++++ GIVEN ENTRIES ++++
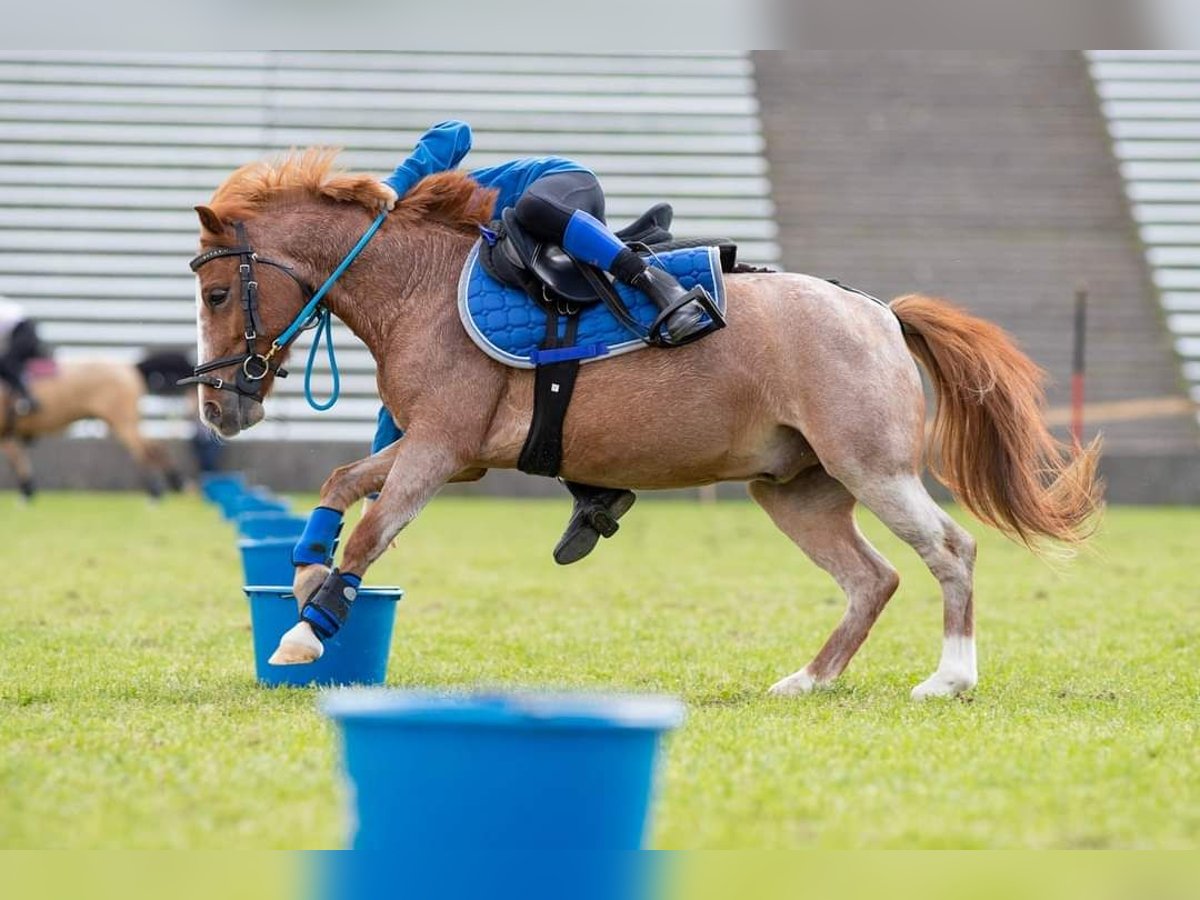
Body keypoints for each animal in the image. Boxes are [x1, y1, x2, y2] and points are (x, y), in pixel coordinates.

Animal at [0, 357, 184, 501]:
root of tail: (129, 367)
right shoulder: (6, 434)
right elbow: (16, 457)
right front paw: (27, 491)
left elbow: (15, 457)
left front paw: (26, 492)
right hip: (123, 422)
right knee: (153, 448)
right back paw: (173, 483)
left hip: (123, 421)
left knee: (147, 450)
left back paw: (158, 491)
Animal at [192, 151, 1099, 700]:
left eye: (214, 292)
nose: (218, 406)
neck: (419, 286)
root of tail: (875, 310)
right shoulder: (445, 452)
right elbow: (341, 483)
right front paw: (306, 575)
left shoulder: (439, 452)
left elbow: (372, 532)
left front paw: (306, 634)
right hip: (798, 492)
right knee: (871, 579)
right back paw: (807, 680)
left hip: (875, 469)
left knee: (952, 550)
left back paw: (950, 678)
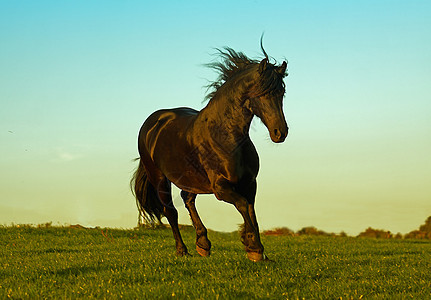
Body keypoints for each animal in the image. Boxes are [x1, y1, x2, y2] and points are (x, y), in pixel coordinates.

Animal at [130, 41, 288, 260]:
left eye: (281, 93)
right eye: (262, 93)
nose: (280, 133)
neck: (226, 137)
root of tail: (152, 122)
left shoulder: (250, 183)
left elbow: (251, 210)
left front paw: (254, 248)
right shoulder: (221, 188)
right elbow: (243, 205)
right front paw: (254, 247)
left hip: (189, 178)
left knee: (187, 199)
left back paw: (203, 244)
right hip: (159, 178)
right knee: (170, 211)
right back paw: (182, 250)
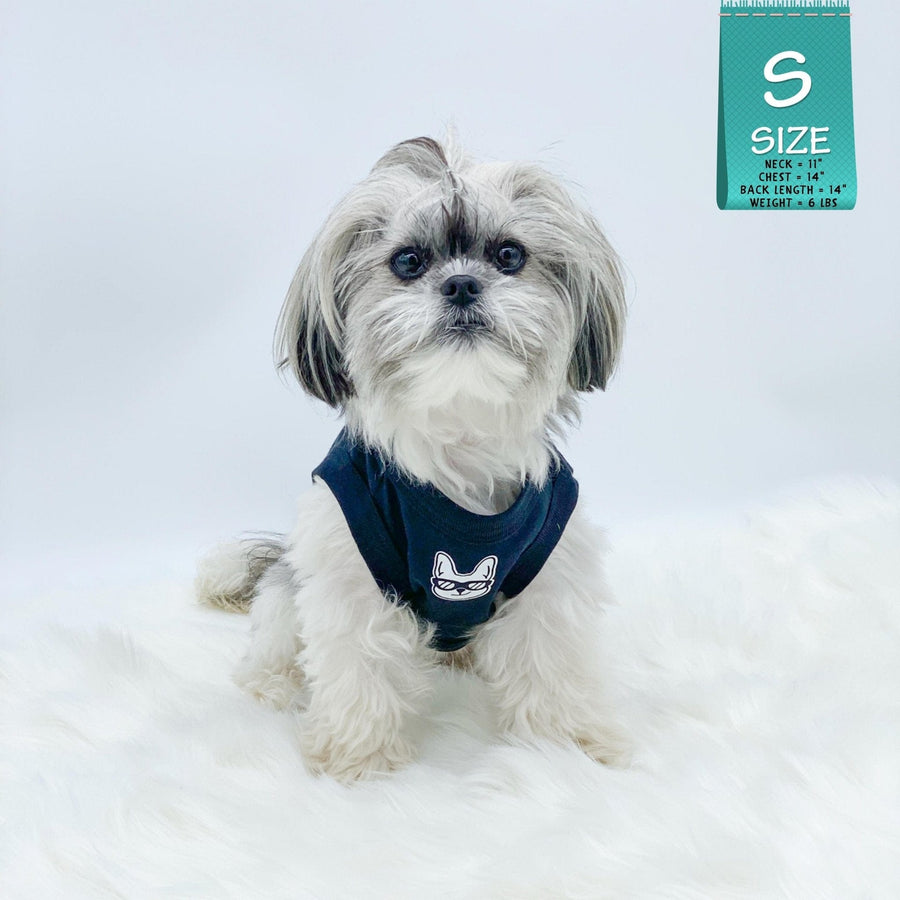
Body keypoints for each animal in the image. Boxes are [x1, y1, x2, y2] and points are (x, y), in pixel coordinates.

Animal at [196, 136, 628, 781]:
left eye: (509, 255)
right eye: (408, 262)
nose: (461, 284)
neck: (459, 429)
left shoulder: (551, 571)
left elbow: (550, 661)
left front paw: (564, 749)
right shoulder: (348, 568)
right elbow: (358, 671)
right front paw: (359, 760)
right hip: (290, 585)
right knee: (276, 634)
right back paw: (273, 684)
++++
TASK DIRECTIONS: The response should contain only a verbatim copy of the lines from the line with "neck: (459, 429)" to the final line of the records.

YOUR RESPONSE:
neck: (459, 429)
left shoulder: (551, 571)
left elbow: (550, 661)
left front paw: (564, 749)
right shoulder: (348, 568)
right elbow: (358, 671)
right front paw: (359, 760)
right hip: (290, 585)
right knee: (276, 634)
right back paw: (273, 684)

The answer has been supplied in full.